> _TEXT PASSAGE_:
Operating System - OpenVMS
1835183 Members
2285 Online
110077 Solutions
New Discussion

Re: Backup gets -RMS-E-FLK (file currently locked) on /LIST file

 
Ken McNulty
Advisor

Backup gets -RMS-E-FLK (file currently locked) on /LIST file

I submit a batch job to a queue which contains the following BACKUP command:-

$!
$ backup/record/ignore=interlock/block=16384/nocrc/group=0-
/list=sysdsk:[rolls.data]SUNDAY_AUTOMATIC_NEVR02_save.lis -
NEVR02:[ab_*...],[ashdale*...],[ftp_logs...],[hht_*...],[host...], -
[msg_*...],[pension*...],[psoft_*],[routemaster...], -
[scada_files]/since=backup -
$1$MKB500:SUN_NEVR02.bck/label=SUNSAV
$!
This job fails with the following error:-

%BACKUP-F-OPENOUT, error opening
SYS$SYSDEVICE:[ROLLS.DATA]SUNDAY_AUTOMATIC_NEVR02_SAVE.LIS; as output
-RMS-E-FLK, file currently locked by another user

This file is created by BACKUP, so how can anything else get a hold of it? Even if there was an previous version, which there isn't because we clear the old logs - I've checked -, it should simply create a later version, shouldn't it? After the failure I check the file location and the file isn't there.

> _LISTED ENTRIES_:

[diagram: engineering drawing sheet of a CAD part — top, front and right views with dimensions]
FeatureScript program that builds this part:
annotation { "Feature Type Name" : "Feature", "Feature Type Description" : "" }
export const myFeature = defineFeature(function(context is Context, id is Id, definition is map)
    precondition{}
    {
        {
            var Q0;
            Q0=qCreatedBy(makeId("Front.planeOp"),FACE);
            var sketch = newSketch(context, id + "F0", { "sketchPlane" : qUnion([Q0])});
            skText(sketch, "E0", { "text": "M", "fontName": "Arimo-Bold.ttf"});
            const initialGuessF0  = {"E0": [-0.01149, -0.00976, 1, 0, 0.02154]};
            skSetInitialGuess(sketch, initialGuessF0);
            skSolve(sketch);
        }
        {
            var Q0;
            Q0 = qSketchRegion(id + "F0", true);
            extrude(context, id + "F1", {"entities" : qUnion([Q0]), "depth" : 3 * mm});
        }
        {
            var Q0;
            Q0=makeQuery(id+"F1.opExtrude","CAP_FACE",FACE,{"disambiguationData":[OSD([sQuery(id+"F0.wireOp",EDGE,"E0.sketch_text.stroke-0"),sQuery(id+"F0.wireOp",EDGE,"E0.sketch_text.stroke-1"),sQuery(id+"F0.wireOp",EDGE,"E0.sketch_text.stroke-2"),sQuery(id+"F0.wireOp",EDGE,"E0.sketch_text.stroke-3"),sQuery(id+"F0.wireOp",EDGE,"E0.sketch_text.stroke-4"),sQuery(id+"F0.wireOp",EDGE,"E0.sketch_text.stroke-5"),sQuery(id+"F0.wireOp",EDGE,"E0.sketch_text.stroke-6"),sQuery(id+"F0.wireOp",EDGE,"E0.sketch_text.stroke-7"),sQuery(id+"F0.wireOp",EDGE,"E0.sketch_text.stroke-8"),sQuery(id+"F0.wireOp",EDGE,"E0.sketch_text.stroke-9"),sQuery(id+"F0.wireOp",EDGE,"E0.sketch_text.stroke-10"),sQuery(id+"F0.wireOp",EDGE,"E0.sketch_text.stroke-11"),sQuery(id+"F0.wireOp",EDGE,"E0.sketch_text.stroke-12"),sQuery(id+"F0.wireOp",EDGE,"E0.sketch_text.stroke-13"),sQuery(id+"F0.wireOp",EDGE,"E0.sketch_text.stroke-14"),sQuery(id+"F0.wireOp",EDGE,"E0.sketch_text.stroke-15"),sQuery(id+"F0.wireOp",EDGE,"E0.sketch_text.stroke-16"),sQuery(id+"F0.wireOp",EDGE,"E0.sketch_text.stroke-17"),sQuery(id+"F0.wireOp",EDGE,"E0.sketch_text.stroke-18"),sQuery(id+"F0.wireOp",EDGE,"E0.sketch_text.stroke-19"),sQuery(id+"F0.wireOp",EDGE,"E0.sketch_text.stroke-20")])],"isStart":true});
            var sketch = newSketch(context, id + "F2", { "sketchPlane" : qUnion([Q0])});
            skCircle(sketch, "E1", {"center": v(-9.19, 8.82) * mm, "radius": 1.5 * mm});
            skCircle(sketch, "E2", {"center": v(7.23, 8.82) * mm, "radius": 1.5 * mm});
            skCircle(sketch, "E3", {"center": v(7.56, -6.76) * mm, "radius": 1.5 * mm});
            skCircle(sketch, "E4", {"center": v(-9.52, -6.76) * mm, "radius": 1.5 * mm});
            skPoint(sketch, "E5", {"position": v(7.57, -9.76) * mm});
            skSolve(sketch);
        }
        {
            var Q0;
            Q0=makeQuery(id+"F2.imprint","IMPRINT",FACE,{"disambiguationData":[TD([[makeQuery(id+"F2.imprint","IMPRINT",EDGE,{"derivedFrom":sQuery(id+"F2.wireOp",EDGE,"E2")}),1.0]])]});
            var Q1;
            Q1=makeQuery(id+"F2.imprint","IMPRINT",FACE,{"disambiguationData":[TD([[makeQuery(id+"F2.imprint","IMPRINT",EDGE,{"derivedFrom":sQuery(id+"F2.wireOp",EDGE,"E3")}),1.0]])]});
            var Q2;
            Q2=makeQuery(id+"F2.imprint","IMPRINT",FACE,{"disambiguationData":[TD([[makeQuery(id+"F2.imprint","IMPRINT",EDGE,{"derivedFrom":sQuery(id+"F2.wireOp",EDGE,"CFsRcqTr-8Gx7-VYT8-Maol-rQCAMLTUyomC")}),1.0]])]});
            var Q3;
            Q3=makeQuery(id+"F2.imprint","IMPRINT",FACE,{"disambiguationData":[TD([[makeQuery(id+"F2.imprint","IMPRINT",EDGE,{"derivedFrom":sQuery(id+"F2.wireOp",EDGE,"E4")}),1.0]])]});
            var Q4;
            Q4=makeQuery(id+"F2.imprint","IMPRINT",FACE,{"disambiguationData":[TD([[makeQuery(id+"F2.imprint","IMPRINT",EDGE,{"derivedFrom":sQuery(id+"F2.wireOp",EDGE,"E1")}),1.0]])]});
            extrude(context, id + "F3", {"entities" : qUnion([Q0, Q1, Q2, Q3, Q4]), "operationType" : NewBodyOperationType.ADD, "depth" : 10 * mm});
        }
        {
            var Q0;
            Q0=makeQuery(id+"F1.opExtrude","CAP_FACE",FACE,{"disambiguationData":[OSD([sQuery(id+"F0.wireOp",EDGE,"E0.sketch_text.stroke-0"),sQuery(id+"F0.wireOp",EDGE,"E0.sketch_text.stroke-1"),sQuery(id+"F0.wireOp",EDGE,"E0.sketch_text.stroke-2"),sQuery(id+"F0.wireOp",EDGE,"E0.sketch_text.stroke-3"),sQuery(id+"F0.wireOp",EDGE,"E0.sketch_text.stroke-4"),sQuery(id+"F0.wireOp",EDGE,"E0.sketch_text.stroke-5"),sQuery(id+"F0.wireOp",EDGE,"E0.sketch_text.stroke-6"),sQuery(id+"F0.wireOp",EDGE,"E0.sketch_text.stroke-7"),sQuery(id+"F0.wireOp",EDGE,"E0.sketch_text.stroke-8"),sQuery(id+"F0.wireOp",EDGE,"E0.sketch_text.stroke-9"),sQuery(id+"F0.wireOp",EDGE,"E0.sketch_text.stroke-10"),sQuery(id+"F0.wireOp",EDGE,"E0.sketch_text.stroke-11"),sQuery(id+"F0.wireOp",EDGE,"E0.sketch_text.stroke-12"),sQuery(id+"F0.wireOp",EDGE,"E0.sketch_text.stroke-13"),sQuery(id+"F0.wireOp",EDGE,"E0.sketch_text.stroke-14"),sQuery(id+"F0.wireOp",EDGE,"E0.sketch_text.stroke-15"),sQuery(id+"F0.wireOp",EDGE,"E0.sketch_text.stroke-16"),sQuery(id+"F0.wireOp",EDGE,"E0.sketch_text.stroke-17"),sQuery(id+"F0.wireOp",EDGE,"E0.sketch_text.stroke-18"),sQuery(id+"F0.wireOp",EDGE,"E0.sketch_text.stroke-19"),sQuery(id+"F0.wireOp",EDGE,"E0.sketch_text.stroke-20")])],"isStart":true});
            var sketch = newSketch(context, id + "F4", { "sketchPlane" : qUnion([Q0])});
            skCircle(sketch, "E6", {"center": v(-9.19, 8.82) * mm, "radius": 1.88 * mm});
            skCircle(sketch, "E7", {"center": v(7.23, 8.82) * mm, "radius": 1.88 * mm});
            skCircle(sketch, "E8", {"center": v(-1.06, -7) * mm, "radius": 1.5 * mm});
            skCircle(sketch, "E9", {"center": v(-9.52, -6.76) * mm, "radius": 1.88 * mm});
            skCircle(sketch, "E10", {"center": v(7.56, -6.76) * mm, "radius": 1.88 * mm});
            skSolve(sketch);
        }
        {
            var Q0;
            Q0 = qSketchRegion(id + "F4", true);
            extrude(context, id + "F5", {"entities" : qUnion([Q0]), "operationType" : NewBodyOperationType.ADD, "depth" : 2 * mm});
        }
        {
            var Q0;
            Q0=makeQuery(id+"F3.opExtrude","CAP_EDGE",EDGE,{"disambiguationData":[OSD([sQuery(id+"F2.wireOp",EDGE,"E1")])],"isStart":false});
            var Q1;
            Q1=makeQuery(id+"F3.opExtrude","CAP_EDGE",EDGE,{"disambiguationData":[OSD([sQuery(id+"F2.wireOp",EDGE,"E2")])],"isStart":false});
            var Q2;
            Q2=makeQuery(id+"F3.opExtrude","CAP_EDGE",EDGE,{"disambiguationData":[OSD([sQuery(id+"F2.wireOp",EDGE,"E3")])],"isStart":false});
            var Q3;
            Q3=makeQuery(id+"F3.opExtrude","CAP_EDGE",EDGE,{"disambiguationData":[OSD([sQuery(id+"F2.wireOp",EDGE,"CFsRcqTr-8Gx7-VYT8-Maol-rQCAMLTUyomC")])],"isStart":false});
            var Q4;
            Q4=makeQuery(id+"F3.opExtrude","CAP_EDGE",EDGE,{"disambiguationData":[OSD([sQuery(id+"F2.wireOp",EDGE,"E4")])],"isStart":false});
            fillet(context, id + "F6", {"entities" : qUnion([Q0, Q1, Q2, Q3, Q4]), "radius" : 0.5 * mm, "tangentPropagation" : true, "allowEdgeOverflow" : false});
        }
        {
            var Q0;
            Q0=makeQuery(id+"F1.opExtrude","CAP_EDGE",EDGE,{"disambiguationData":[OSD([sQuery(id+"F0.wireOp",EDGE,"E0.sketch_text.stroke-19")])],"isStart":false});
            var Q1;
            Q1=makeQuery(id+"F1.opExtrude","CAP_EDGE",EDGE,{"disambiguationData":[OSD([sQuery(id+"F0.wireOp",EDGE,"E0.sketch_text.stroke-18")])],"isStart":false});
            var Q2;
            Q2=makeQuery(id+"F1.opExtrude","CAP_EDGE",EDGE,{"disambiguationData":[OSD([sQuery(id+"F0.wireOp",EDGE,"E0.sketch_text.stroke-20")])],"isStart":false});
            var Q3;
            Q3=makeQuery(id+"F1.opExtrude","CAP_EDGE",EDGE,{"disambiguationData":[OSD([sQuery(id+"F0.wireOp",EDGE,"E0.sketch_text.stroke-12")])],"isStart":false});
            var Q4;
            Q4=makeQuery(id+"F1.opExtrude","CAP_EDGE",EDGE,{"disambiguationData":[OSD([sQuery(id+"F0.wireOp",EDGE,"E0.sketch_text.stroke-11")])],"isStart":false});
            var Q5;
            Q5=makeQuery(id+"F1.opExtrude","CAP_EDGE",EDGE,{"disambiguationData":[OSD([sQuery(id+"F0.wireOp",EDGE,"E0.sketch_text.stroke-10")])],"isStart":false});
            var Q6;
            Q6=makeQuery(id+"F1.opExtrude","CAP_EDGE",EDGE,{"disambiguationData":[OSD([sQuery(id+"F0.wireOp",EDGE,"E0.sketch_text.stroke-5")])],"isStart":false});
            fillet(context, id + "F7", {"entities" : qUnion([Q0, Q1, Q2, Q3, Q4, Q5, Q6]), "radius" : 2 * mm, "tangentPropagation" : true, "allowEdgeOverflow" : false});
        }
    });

> _WORK TO DO_:
Reproduce the part of the OpenVMS backup thread that starts with "This file is" and goes on through "file isn't there.".

> _OUTPUT FOR THIS EXERCISE_:
This file is created by BACKUP, so how can anything else get a hold of it? Even if there was an previous version, which there isn't because we clear the old logs - I've checked -, it should simply create a later version, shouldn't it? After the failure I check the file location and the file isn't there.